◆ Work item ◆
Beginning with the line containing "How it works: you" and ending with the last line, repeat the records exactly.

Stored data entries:
——

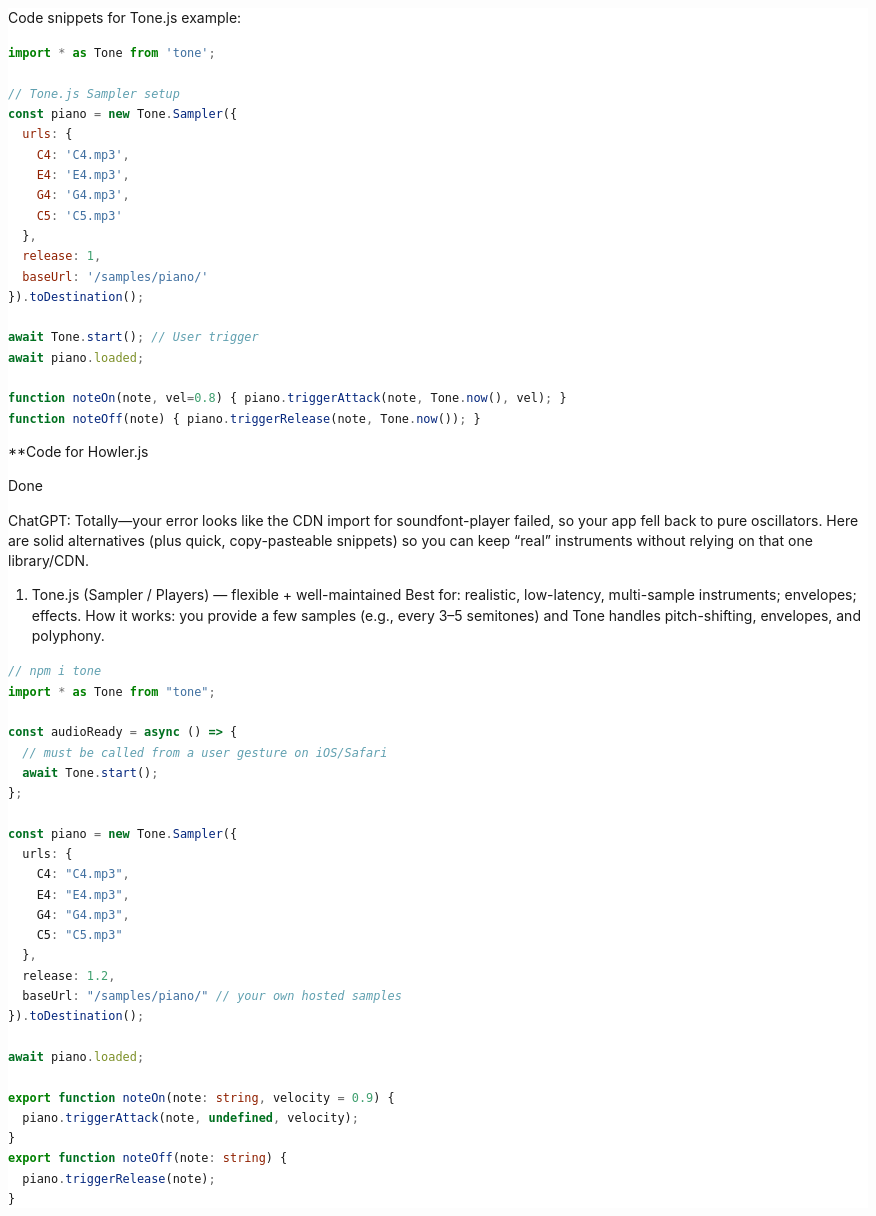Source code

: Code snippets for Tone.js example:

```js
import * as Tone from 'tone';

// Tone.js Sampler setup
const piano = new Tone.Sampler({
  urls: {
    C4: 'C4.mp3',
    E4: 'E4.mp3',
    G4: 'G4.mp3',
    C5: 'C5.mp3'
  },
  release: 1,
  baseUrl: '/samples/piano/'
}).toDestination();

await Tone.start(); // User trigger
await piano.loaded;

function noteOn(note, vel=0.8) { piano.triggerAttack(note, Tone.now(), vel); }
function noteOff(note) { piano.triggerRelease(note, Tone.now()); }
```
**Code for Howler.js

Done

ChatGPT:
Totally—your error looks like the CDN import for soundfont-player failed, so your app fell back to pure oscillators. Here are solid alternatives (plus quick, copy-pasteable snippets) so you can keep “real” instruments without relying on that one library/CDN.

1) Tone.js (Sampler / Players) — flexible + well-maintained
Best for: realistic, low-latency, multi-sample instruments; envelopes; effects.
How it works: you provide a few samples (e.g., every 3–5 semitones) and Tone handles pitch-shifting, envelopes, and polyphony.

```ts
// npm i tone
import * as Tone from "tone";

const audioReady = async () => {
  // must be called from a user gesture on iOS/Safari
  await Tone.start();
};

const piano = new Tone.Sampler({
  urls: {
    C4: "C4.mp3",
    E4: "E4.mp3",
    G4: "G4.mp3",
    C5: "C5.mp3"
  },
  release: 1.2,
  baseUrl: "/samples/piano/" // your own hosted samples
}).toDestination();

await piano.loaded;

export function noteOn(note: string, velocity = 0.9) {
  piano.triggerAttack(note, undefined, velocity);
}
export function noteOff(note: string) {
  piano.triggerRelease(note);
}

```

——

◆ Expected answer ◆
How it works: you provide a few samples (e.g., every 3–5 semitones) and Tone handles pitch-shifting, envelopes, and polyphony.

```ts
// npm i tone
import * as Tone from "tone";

const audioReady = async () => {
  // must be called from a user gesture on iOS/Safari
  await Tone.start();
};

const piano = new Tone.Sampler({
  urls: {
    C4: "C4.mp3",
    E4: "E4.mp3",
    G4: "G4.mp3",
    C5: "C5.mp3"
  },
  release: 1.2,
  baseUrl: "/samples/piano/" // your own hosted samples
}).toDestination();

await piano.loaded;

export function noteOn(note: string, velocity = 0.9) {
  piano.triggerAttack(note, undefined, velocity);
}
export function noteOff(note: string) {
  piano.triggerRelease(note);
}

```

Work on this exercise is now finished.